### Working data
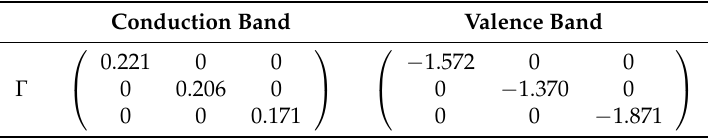
Table 2. Calculated effective electron mass ( m e* ) and hole mass ( m h * ) along the three principal directions at the Γ point. All values are in units of free electron mass ( m 0 ).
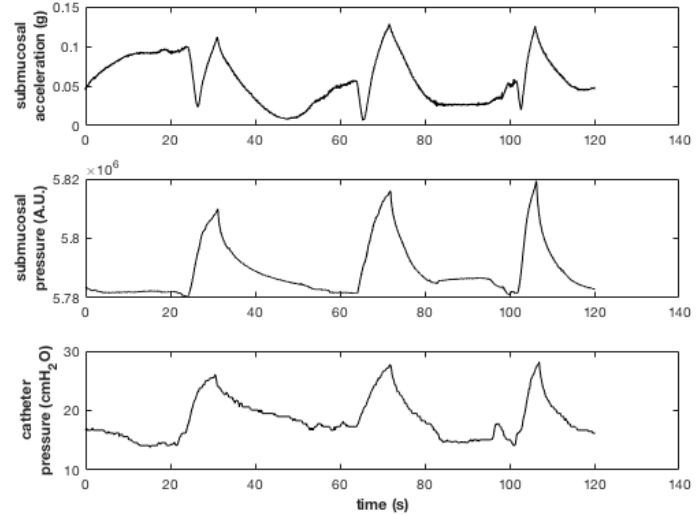
Figure 3. Signals recorded during three consecutive manual infusions of saline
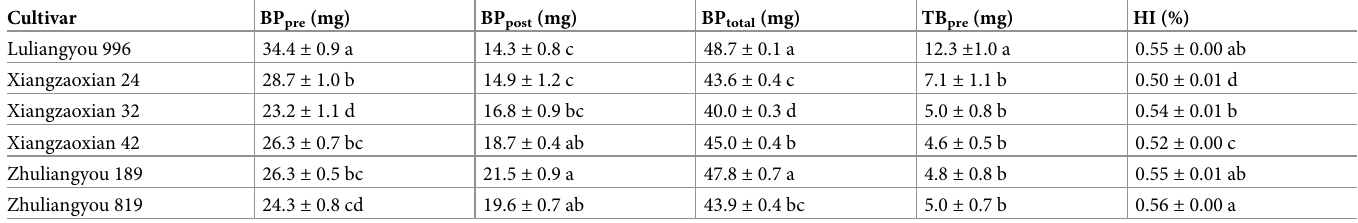
Table 3. Pre-heading biomass production per spikelet (BP pre ), post-heading biomass production per spikelet (BP post ), total biomass production per spikelet (BP total ), translocation of pre-heading biomass to each spikelet (TB pre ), and harvest index (HI) of six early-season rice cultivars.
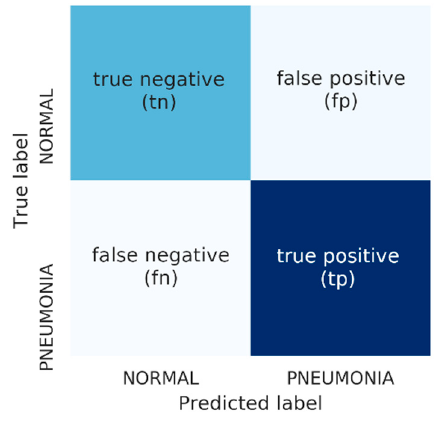
Figure 5. Confusion matrix convention.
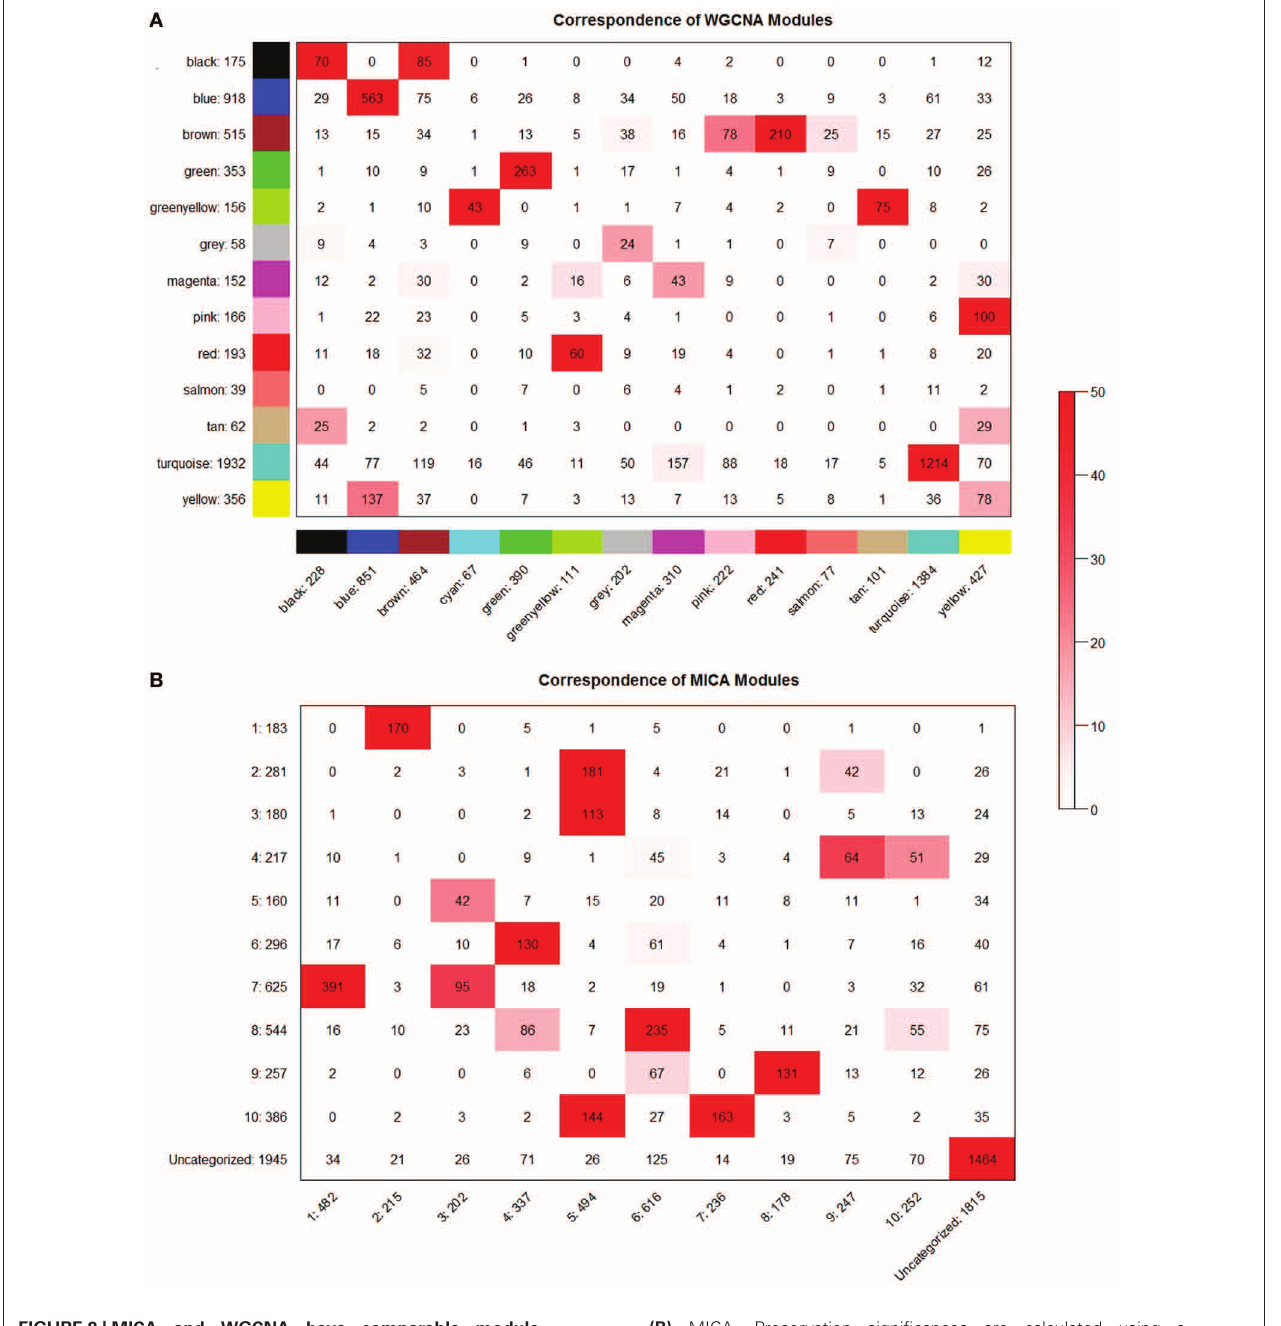
(B) MICA. Preservation significances are calculated using a Fisher’s exact test and are represented by the depth of the red color as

### Your instructions
Retype all entries exactly as they appear, dropping the images.

### Solved exercise
Table 2. Calculated effective electron mass ( m e* ) and hole mass ( m h * ) along the three principal directions at the Γ point. All values are in units of free electron mass ( m 0 ).
Figure 3. Signals recorded during three consecutive manual infusions of saline
Table 3. Pre-heading biomass production per spikelet (BP pre ), post-heading biomass production per spikelet (BP post ), total biomass production per spikelet (BP total ), translocation of pre-heading biomass to each spikelet (TB pre ), and harvest index (HI) of six early-season rice cultivars.
Figure 5. Confusion matrix convention.
(B) MICA. Preservation significances are calculated using a Fisher’s exact test and are represented by the depth of the red color as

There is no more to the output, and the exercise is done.